Marc McDonald, a jazz saxophonist, has been living in a rent-controlled apartment in Stuy Town for three years with his wife and son. He was happy because of the decision, but didn’t look forward to Tishman’s looming default.
“I don’t see a doomsday scenario, where buildings are going to start falling down,” said Mr. McDonald, but was concerned with the uncertainty of a possible foreclosure.
He also noted that Tishman beautified the community by investing millions of dollars on landscaping, creating a good environment to raise his son, Alec, 2. But this may have been a capitalist effort to transform Stuy Town into a “luxury” area.
“They’re trying to attract an upscale tenant. It’s not completely altruistic.” said Mr. McDonald. “On the other hand, they’ve done some nice things,”
But all the trees and flowers in the world wouldn’t win over some tenants, who said the landscaping efforts weren’t merely a waste of money, but actually degraded Stuy Town’s quality of life.

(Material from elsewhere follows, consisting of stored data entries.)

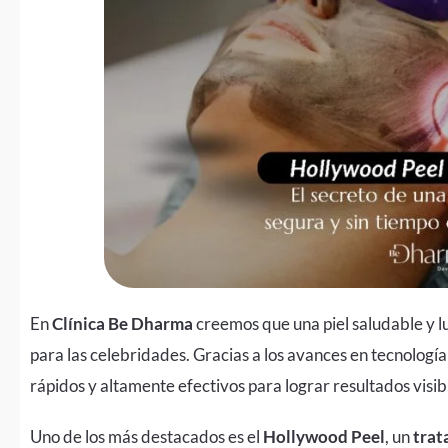
En
Clínica Be Dharma
creemos que una piel saludable y l
para las celebridades. Gracias a los avances en tecnologí
rápidos y altamente efectivos para lograr resultados visib
Uno de los más destacados es el
Hollywood Peel
, un
trat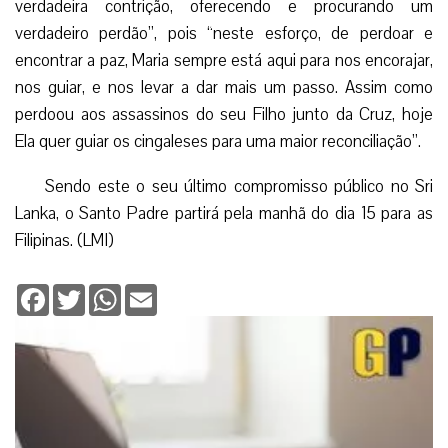
verdadeira contrição, oferecendo e procurando um
verdadeiro perdão”, pois “neste esforço, de perdoar e
encontrar a paz, Maria sempre está aqui para nos encorajar,
nos guiar, e nos levar a dar mais um passo. Assim como
perdoou aos assassinos do seu Filho junto da Cruz, hoje
Ela quer guiar os cingaleses para uma maior reconciliação”.
Sendo este o seu último compromisso público no Sri
Lanka, o Santo Padre partirá pela manhã do dia 15 para as
Filipinas. (LMI)
Facebook
Twitter
WhatsApp
Email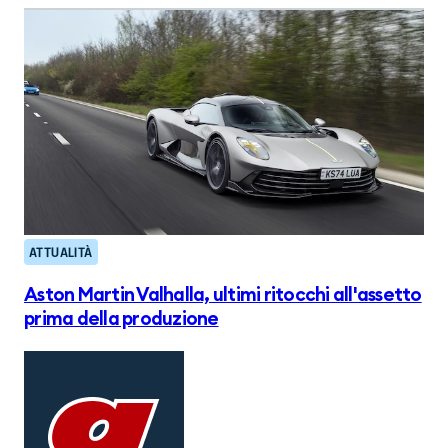
ATTUALITÀ
Aston Martin Valhalla, ultimi ritocchi all'assetto
prima della produzione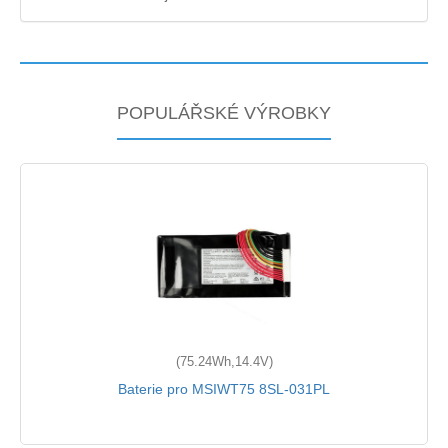
POPULÁŘSKÉ VÝROBKY
(75.24Wh,14.4V)
Baterie pro MSIWT75 8SL-031PL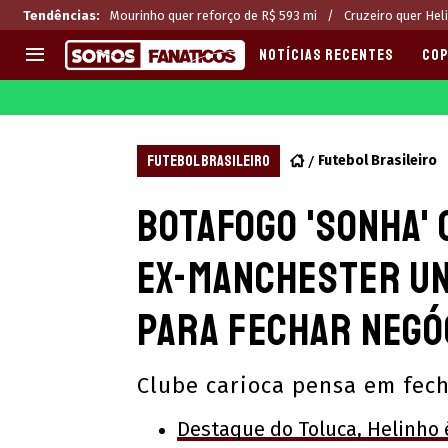
Tendências
:
Mourinho quer reforço de R$ 593 mi
Cruzeiro quer Hel
NOTÍCIAS RECENTES
COP
EUROPA
APOSTAS
CHAMPIONS LEAGUE
Melhores sites de apostas 2
FUTEBOL BRASILEIRO
Futebol Brasileiro
LIGUE 1
Últimas
Botafogo 'sonha'
LA LIGA
CASAS DE APOSTAS
PREMIER LEAGUE
CÓDIGOS e OFERTAS
ex-Manchester Un
SERIE A
APPS
BUNDESLIGA
RANKINGS
para fechar negó
LIGA PORTUGUESA
EUROPA LEAGUE
Clube carioca pensa em fec
Destaque do Toluca, Helinho é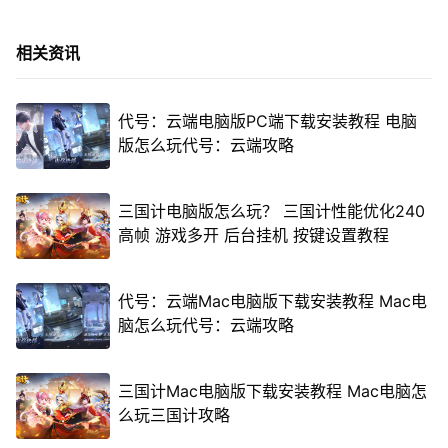
相关资讯
代号：云端电脑版PC端下载安装教程 电脑
版怎么玩代号：云端攻略
三国计电脑版怎么玩？ 三国计性能优化240
高帧 游戏多开 后台挂机 按键设置教程
代号：云端Mac电脑版下载安装教程 Mac电
脑怎么玩代号：云端攻略
三国计Mac电脑版下载安装教程 Mac电脑怎
么玩三国计攻略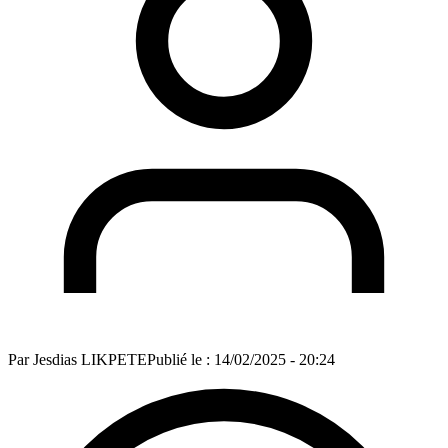
Par
Jesdias LIKPETE
Publié le :
14/02/2025 - 20:24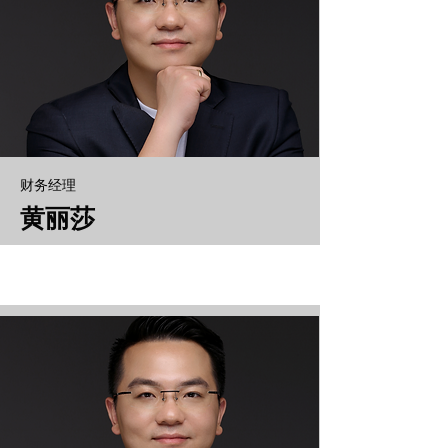
财务经理
黄丽莎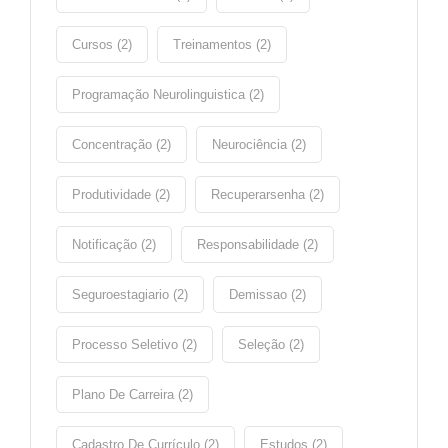
Cursos (2)
Treinamentos (2)
Programação Neurolinguistica (2)
Concentração (2)
Neurociência (2)
Produtividade (2)
Recuperarsenha (2)
Notificação (2)
Responsabilidade (2)
Seguroestagiario (2)
Demissao (2)
Processo Seletivo (2)
Seleção (2)
Plano De Carreira (2)
Cadastro De Currículo (2)
Estudos (2)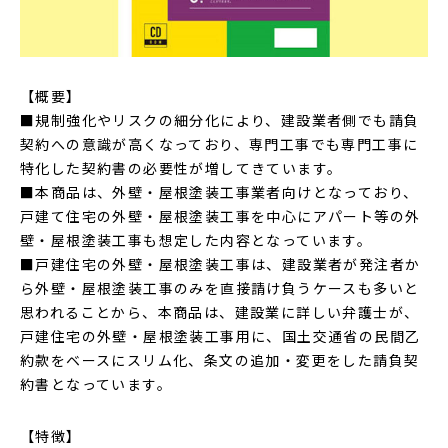
【概要】
■規制強化やリスクの細分化により、建設業者側でも請負
契約への意識が高くなっており、専門工事でも専門工事に
特化した契約書の必要性が増してきています。
■本商品は、外壁・屋根塗装工事業者向けとなっており、
戸建て住宅の外壁・屋根塗装工事を中心にアパート等の外
壁・屋根塗装工事も想定した内容となっています。
■戸建住宅の外壁・屋根塗装工事は、建設業者が発注者か
ら外壁・屋根塗装工事のみを直接請け負うケースも多いと
思われることから、本商品は、建設業に詳しい弁護士が、
戸建住宅の外壁・屋根塗装工事用に、国土交通省の民間乙
約款をベースにスリム化、条文の追加・変更をした請負契
約書となっています。
【特徴】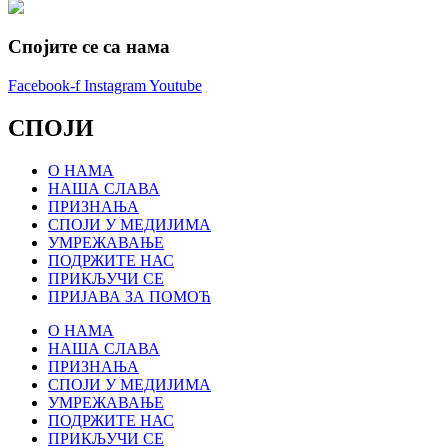
Спојите се са нама
Facebook-f
Instagram
Youtube
СПОЈИ
О НАМА
НАША СЛАВА
ПРИЗНАЊА
СПОЈИ У МЕДИЈИМА
УМРЕЖАВАЊЕ
ПОДРЖИТЕ НАС
ПРИКЉУЧИ СЕ
ПРИЈАВА ЗА ПОМОЋ
О НАМА
НАША СЛАВА
ПРИЗНАЊА
СПОЈИ У МЕДИЈИМА
УМРЕЖАВАЊЕ
ПОДРЖИТЕ НАС
ПРИКЉУЧИ СЕ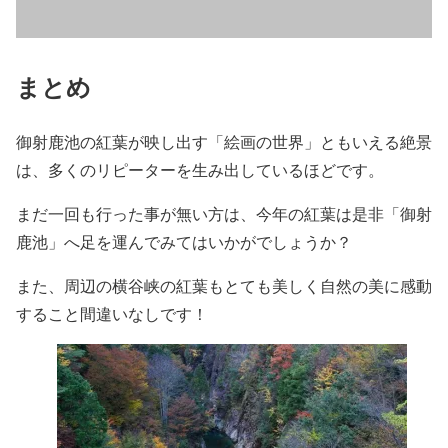
まとめ
御射鹿池の紅葉が映し出す「絵画の世界」ともいえる絶景
は、多くのリピーターを生み出しているほどです。
まだ一回も行った事が無い方は、今年の紅葉は是非「御射
鹿池」へ足を運んでみてはいかがでしょうか？
また、周辺の横谷峡の紅葉もとても美しく自然の美に感動
すること間違いなしです！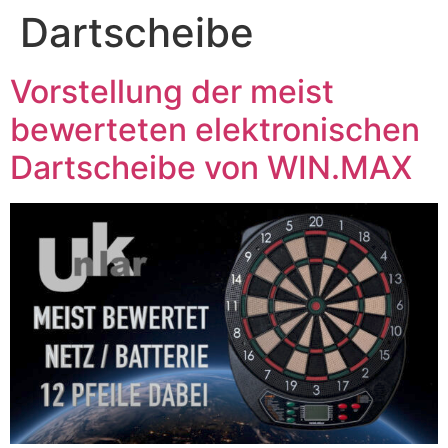
Dartscheibe
Vorstellung der meist
bewerteten elektronischen
Dartscheibe von WIN.MAX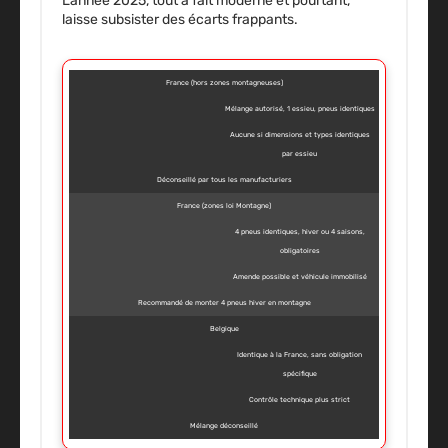
L’année 2025, tout à fait moderne et pourtant,
laisse subsister des écarts frappants.
France (hors zones montagneuses)
Mélange autorisé, 1 essieu, pneus identiques
Aucune si dimensions et types identiques
par essieu
Déconseillé par tous les manufacturiers
France (zones loi Montagne)
4 pneus identiques, hiver ou 4 saisons,
obligatoires
Amende possible et véhicule immobilisé
Recommandé de monter 4 pneus hiver en montagne
Belgique
Identique à la France, sans obligation
spécifique
Contrôle technique plus strict
Mélange déconseillé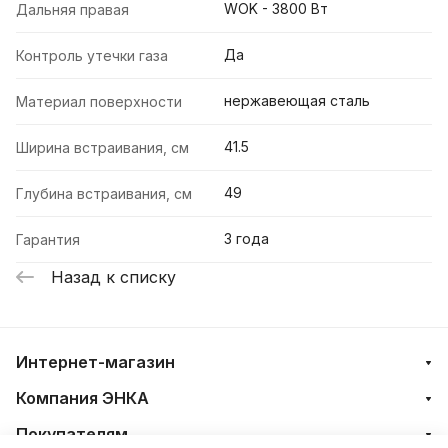
WOK - 3800 Вт
Дальняя правая
Да
Контроль утечки газа
нержавеющая сталь
Материал поверхности
41.5
Ширина встраивания, см
49
Глубина встраивания, см
3 года
Гарантия
Назад к списку
Интернет-магазин
Компания ЭНКА
Покупателям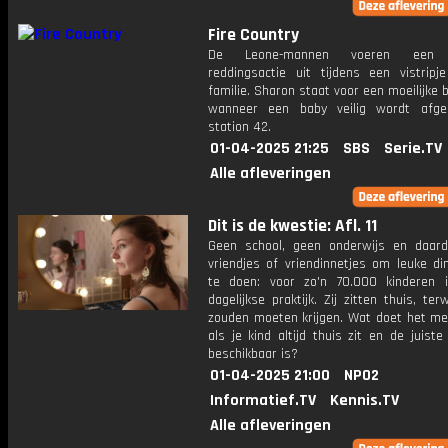
Fire Country
De Leone-mannen voeren een r
reddingsactie uit tijdens een vistrip
familie. Sharon staat voor een moeilijke b
wanneer een baby veilig wordt afge
station 42.
01-04-2025 21:25
SBS
Serie.TV
Alle afleveringen
Dit is de kwestie: Afl. 11
Geen school, geen onderwijs en daar
vriendjes of vriendinnetjes om leuke d
te doen: voor zo'n 70.000 kinderen 
dagelijkse praktijk. Zij zitten thuis, terw
zouden moeten krijgen. Wat doet het met
als je kind altijd thuis zit en de juiste
beschikbaar is?
01-04-2025 21:00
NPO2
Informatief.TV
Kennis.TV
Alle afleveringen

“These people who came here strictly for greed, I despise that. They made a shamble of this place. It’s so filthy, it’s so dirty. You just feel like they’re out to get you. I want them out of here,” said Ann, who refused to give her last name, a resident since 1955 and a retired junior high school teacher.
She also complained about loud music – not merely from college students, but also the Tishman-sponsored free concerts held at the Stuy Town Oval over the last two summers.
“It’s so loud that my house shakes,” she said. “I have no other place to go. I’m stuck here.”
Daniel Bui, a junior at the New York City College of Technology, moved to Peter Cooper Village in August. He was pleased by the decision, which could affect some of his neighbors, and wouldn’t mind a reimbursement for his market-rate apartment.
But like many students who have flooded Stuy Town in recent years, Bui was already getting a deal, as the landlord lured market-rate tenants with generous concessions.
“They were so desperate to get tenants here,” he said.
When he signed the lease with two friends for a 920-square-foot apartment for $3,000 a month over the summer, he received a $500 gift card for signing the lease, and another $500 for being referred by a friend – and two months of free rent.
He’s very satisfied with the apartment, which has a recently-renovated full kitchen and bathroom. Though it’s technically one-bedroom, it has been divided into comfortable 15-foot-by-15-foot squares, thanks to a temporary wall installed by Manhattan Pressurized Walls Inc.
But Bui doesn’t plan on staying past the lease, since he said he was told his rent would go up by an estimated $500 per person the second year.
The result is a drastic departure from the family-centered, rent-stabilized that Stuy Town once was. Instead, it has become what residents call a “transient” community, with moving vans piling in when school starts and many tenants who stay for no more than a few semesters or years.
And no matter how the case plays out, some will always wish for a simpler time.
“Even on a pretty day like this, when you feel like smiling,” said 54-year Stuy Town resident Ann. “I think of how it was. Nothing lasts forever.”
But if an era is ending, residents hope the new one will have fewer evictions, fewer market-rate conversions and more affordable housing.
And as the case moves to a lower court, which will decide damages, Stuy Town could very well return to predominantly rent-controlled apartments, new trees and all.